また、過去18ヵ月間でキャデラックは、欧州ではフランス、ドイツ、スイス、スウェーデン、オーストリア、オセアニアではニュージーランドでEV販売を開始するなど、EV事業を急拡大。特に右ハンドルの対象国向け仕様を重要視しており、そうした大きな視点のなかで今回、日本での事業戦略発表となった。
GMによれば、キャデラックが日本で最初に販売されたのは、今から110年前の1915年(大正4年)。その後、日本人の多くが抱いてきた『キャデラック=アメリカンラグジュアリー』というイメージが今、進化しようとしている。
合計4車種の最新EVを日本市場で一気に投入
今回の発表会場には、2種類のキャデラックEVが展示された。メイン会場と屋外には、リリック。その他、屋内にはキャデラックEVラインアップではエントリーモデルである『オプティック(OPTIQ)』の姿があった。
今回、日本仕様の技術的な詳細や価格が公開されたのは、リリックのみ。ボディサイズは、全長4995mm、全幅1985mm、全高1640mm、ホイールベース3085mmだ。

デザインは『いかにもキャデラック』と感じさせる、独自性の強いラグジュアリーな雰囲気がある。コクピットは、右ハンドル仕様で再構築された。骨格はEV専用『アルティウム』で、日本仕様はRWD(リア駆動)ベースのAWD(四駆駆動)のみの設定となる。
最高出力は384kW、最大トルクは610Nm。バッテリー容量は95.7kWhで、満充電での航続距離は510km。日本を主体とする急速充電規格のCHAdeMO(チャデモ)に対応する。GMジャパンによれば、約1年をかけて全国各地のCHAdeMO方式・急速充電器に対して、アルティウム制御システムの正常作動を確認済みだという。

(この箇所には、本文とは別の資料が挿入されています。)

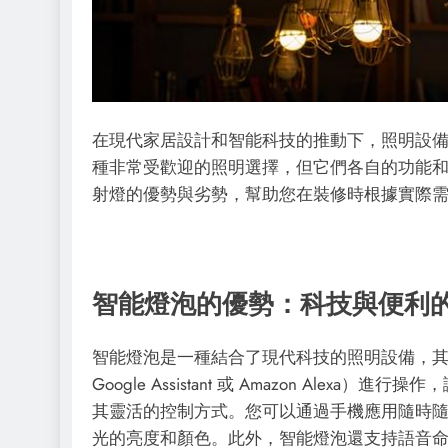
在現代家居設計和智能科技的推動下，照明設
種非常受歡迎的照明選擇，但它們各自的功能
射燈的優勢與劣勢，幫助您在裝修時根據實際
智能燈泡的優勢：科技與便利
智能燈泡是一種結合了現代科技的照明設備，
Google Assistant 或 Amazon Alexa
其靈活的控制方式。您可以通過手機應用隨時
光的亮度和顏色。此外，智能燈泡還支持語音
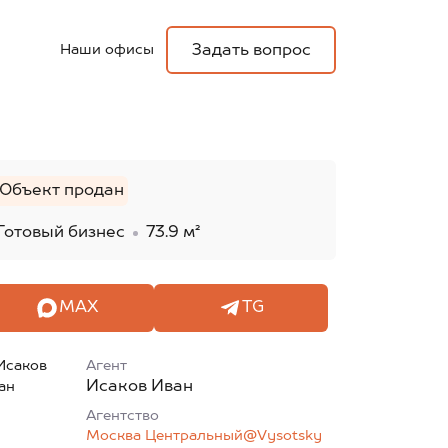
Наши офисы
Задать вопрос
Объект продан
Готовый бизнес
73.9 м²
MAX
TG
Агент
Исаков Иван
Агентcтво
Москва Центральный@Vysotsky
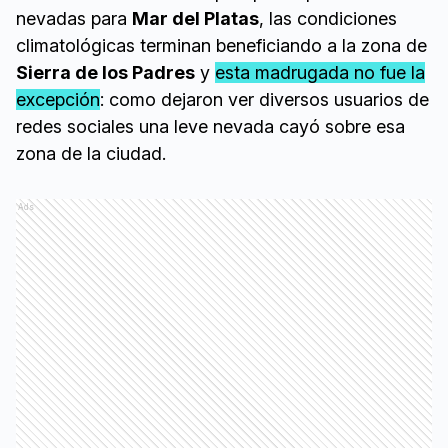
nevadas para
Mar del Platas
, las condiciones
climatológicas terminan beneficiando a la zona de
Sierra de los Padres
y
esta madrugada no fue la
excepción
: como dejaron ver diversos usuarios de
redes sociales una leve nevada cayó sobre esa
zona de la ciudad.
Ads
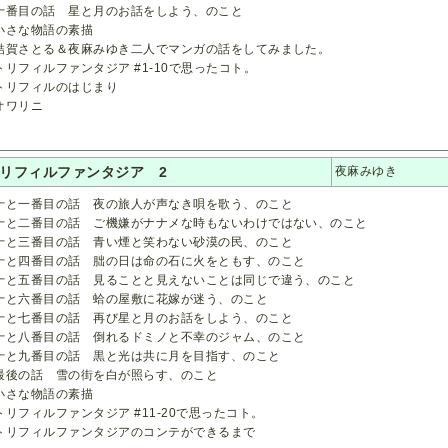
番目の話 星と月のお話をしよう、のこと
さな物語の素描
賀さとる＆夜麻みゆき二人でマンガの話をしてみました。
リフィルファンタジア #1-10で思ったコト。
リフィルのはじまり
ワリニ
リフィルファンタジア 2
夜麻みゆき
と一番目の話 夜の旅人が声なき唄を歌う、のこと
と二番目の話 ご機嫌がナナメな時もないわけではない、のこと
と三番目の話 青い煙と笑わない砂漠の民、のこと
と四番目の話 朏の日は命の石に火をともす、のこと
と五番目の話 見ることと見えないことは同じで違う、のこと
と六番目の話 蛤の屋敷に花嫁が迷う、のこと
と七番目の話 再び星と月のお話をしよう、のこと
と八番目の話 倒れるドミノと不幸のジャム、のこと
と九番目の話 黒と光は共に月を目指す、のこと
後の話 雪の街を白が照らす、のこと
さな物語の素描
リフィルファンタジア #11-20で思ったコト。
リフィルファンタジアのコンテができるまで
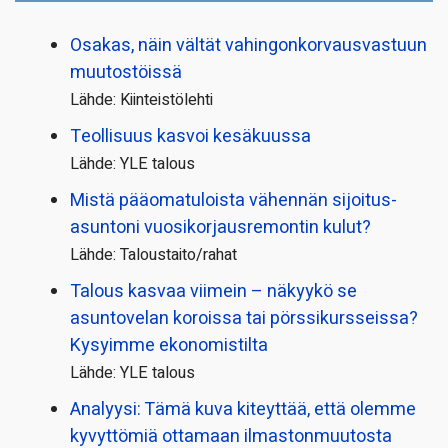
Osakas, näin vältät vahingonkorvausvastuun
muutostöissä
Lähde: Kiinteistölehti
Teollisuus kasvoi kesäkuussa
Lähde: YLE talous
Mistä pääoma­tuloista vähennän sijoitus­
asuntoni vuosikorjaus­remontin kulut?
Lähde: Taloustaito/rahat
Talous kasvaa viimein – näkyykö se
asuntovelan koroissa tai pörssi­kursseissa?
Kysyimme ekonomistilta
Lähde: YLE talous
Analyysi: Tämä kuva kiteyttää, että olemme
kyvyttömiä ottamaan ilmaston­muutosta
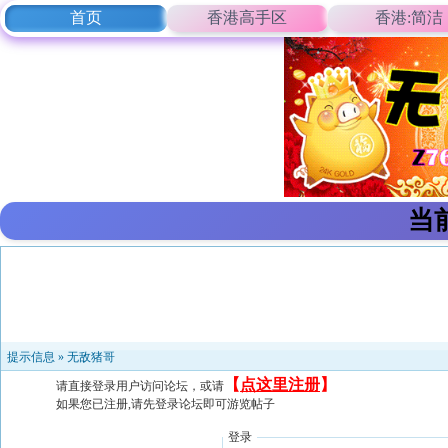
首页
香港高手区
香港:简洁
当
提示信息 »
无敌猪哥
【
点这里注册
】
请直接登录用户访问论坛，或请
如果您已注册,请先登录论坛即可游览帖子
登录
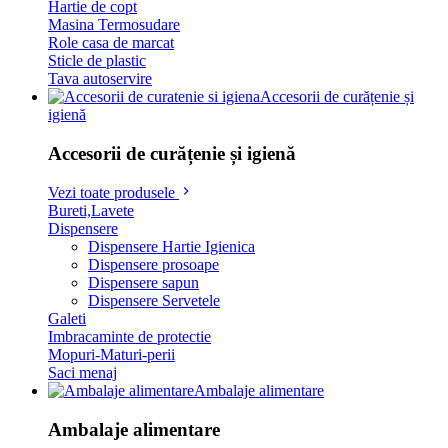
Hartie de copt
Masina Termosudare
Role casa de marcat
Sticle de plastic
Tava autoservire
Accesorii de curățenie și
igienă
Accesorii de curățenie și igienă
Vezi toate produsele
Bureti,Lavete
Dispensere
Dispensere Hartie Igienica
Dispensere prosoape
Dispensere sapun
Dispensere Servetele
Galeti
Imbracaminte de protectie
Mopuri-Maturi-perii
Saci menaj
Ambalaje alimentare
Ambalaje alimentare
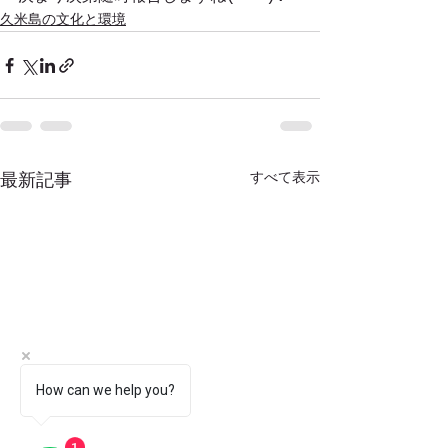
久米島の文化と環境
すべて表示
最新記事
How can we help you?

リリックの指定価格は税込1100万円で、2025年5月以降にデリバリーを開始する。現時点で販売目標数は公開されていない。
その後、2026年には今回展示されたオプティックのほか、アメリカでは『ベビー・エスカレード』とも称される3列シートの『ヴィスティック(VISTIQ)』、さらにハイパフォーマンスモデルの『リリックV』という、合計4車種の最新EVを日本市場で一気に投入する。
ただし、GMジャパンによれば、キャデラックは完全にEVシフトするのではなく、今後もエンジン車の供給を続けるという。